Following the commencement of Sanchez’s chapter 11 proceedings, Gavilan sought relief from the automatic stay to continue the arbitration. Respectful of the stay and the breathing room it affords debtors, Gavilan waited for progress to be made on Sanchez’s own restructuring before prosecuting its motion to lift stay. In December 2019 and January 2020, as the continued uncertainty weighed on Gavilan’s own business, Gavilan agreed with Sanchez to move the arbitration proceedings to Sanchez’s chapter 11 cases so that the Operatorship Dispute could finally be resolved. Trial on the Operatorship Dispute commenced on March 9, 2020 but was adjourned at the Court’s suggestion so the parties could continue negotiations. After multiple delays due to circumstances of Sanchez’s chapter 11 cases, trial is set to continue on May 22 and 26, 2020.

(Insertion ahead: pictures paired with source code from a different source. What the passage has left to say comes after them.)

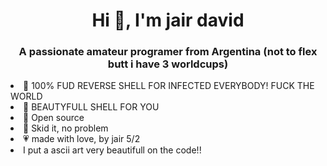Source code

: <h1 align="center">Hi 👋, I'm jair david</h1>
<h3 align="center">A passionate amateur programer from Argentina (not to flex butt i have 3 worldcups)</h3

- 🤘 100% FUD REVERSE SHELL FOR INFECTED EVERYBODY! FUCK THE WORLD
- 🤠 BEAUTYFULL SHELL FOR YOU
- 🤙 Open source
- 👀 Skid it, no problem
- 💗 made with love, by jair 
5/2
- I put a ascii art very beautifull on the code!!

On April 30, 2020, the Bankruptcy Court confirmed the chapter 11 plan proposed by Sanchez in its chapter 11 cases. As indicated, Sanchez has moved to reject the JDA and assume the JOAs in connection with its plan of reorganization. Sanchez’s plan has not yet become effective and it is unclear when Sanchez’s plan will go effective.

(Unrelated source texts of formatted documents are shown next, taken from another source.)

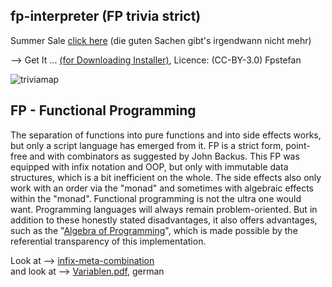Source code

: ## fp-interpreter (FP trivia strict)

Summer Sale [click here](https://github.com/fp-system/fp-interpreter/blob/master/backup/fp-interpreter-master.zip) (die guten Sachen gibt's irgendwann nicht mehr)

--> Get It ... [(for Downloading Installer)](https://www.heise.de/download/product/fp-trivia), Licence: (CC-BY-3.0) Fpstefan


![triviamap](http://fpstefan.github.io/fpstefande/triviastrictmap.png)


## FP - Functional Programming

The separation of functions into pure functions and into side effects works, 
but only a script language has emerged from it. 
FP is a strict form, point-free and with combinators as suggested by John Backus. 
This FP was equipped with infix notation and OOP, but only with immutable data structures, 
which is a bit inefficient on the whole. The side effects also only work with an order 
via the "monad" and sometimes with algebraic effects within the "monad".
Functional programming is not the ultra one would want. Programming languages will always 
remain problem-oriented. But in addition to these honestly stated disadvantages, 
it also offers advantages, such as the "[Algebra of Programming](https://de.wikipedia.org/wiki/Punktfreie_Programmiersprache)", 
which is made possible by the referential transparency of this implementation.


Look at --> [infix-meta-combination](https://github.com/fp-system/fp-interpreter/blob/master/infix-meta-combination.pdf) \
and look at --> [Variablen.pdf](https://github.com/fp-system/fp-interpreter/blob/master/Variablen.pdf), german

The right to operatorship of the Comanche Assets is a valuable asset of the Debtors’ estates and Gavilan intends to vigorously pursue those rights as part of its own sales and restructuring efforts. In fact, the timing of this filing was made sufficiently in advance of the continued hearings on the Operatorship Dispute so as not to jeopardize the trial dates and to protect Gavilan from any potential efforts by Sanchez to further delay the resolution of this matter.”

The Disclosure Statement [Docket No. 373] attached the following exhibits:

  • Exhibit A: The Plan 
  • Exhibit B: The Debtors’ Prepetition Organizational Structure 
  • Exhibit C: Liquidation Analysis 
  • Exhibit D Release Provisions

Key Dates:

  • Voting Record Date: October 26, 2020
  • Conditional Disclosure Statement Hearing: October 26, 2020
  • Plan Supplement Filing Deadline: November 17, 2020
  • Plan Voting Deadline: November 24, 2020
  • Plan Confirmation Objection Deadline: November 27, 2020
  • Combined Hearing: November 30, 2020

Liquidation Analysis (see Exhibit C of Disclosure Statement [Docket No. 373] for notes)

About the Prepetition Debtors

According to the Debtors: "Headquartered in Houston, Texas, Gavilan Resources is a private company established in 2017 in partnership with Blackstone to acquire, develop and produce oil and natural gas assets in the Eagle Ford Shale play in South Texas.

Our foundational acquisition was the $2.2 billion purchase of assets from Anadarko Petroleum in coordination with Sanchez Energy Corporation and we are actively seeking to build our company through the acquisition of operated properties in the Eagle Ford Shale play.  Today, we own approximately 77,000 net acres of leasehold and have current net production of approximately 32,000 barrels of oil equivalent per day.

Our management team has extensive technical expertise and experience efficiently operating at scale in U.S. unconventional shale resource plays in public and private companies."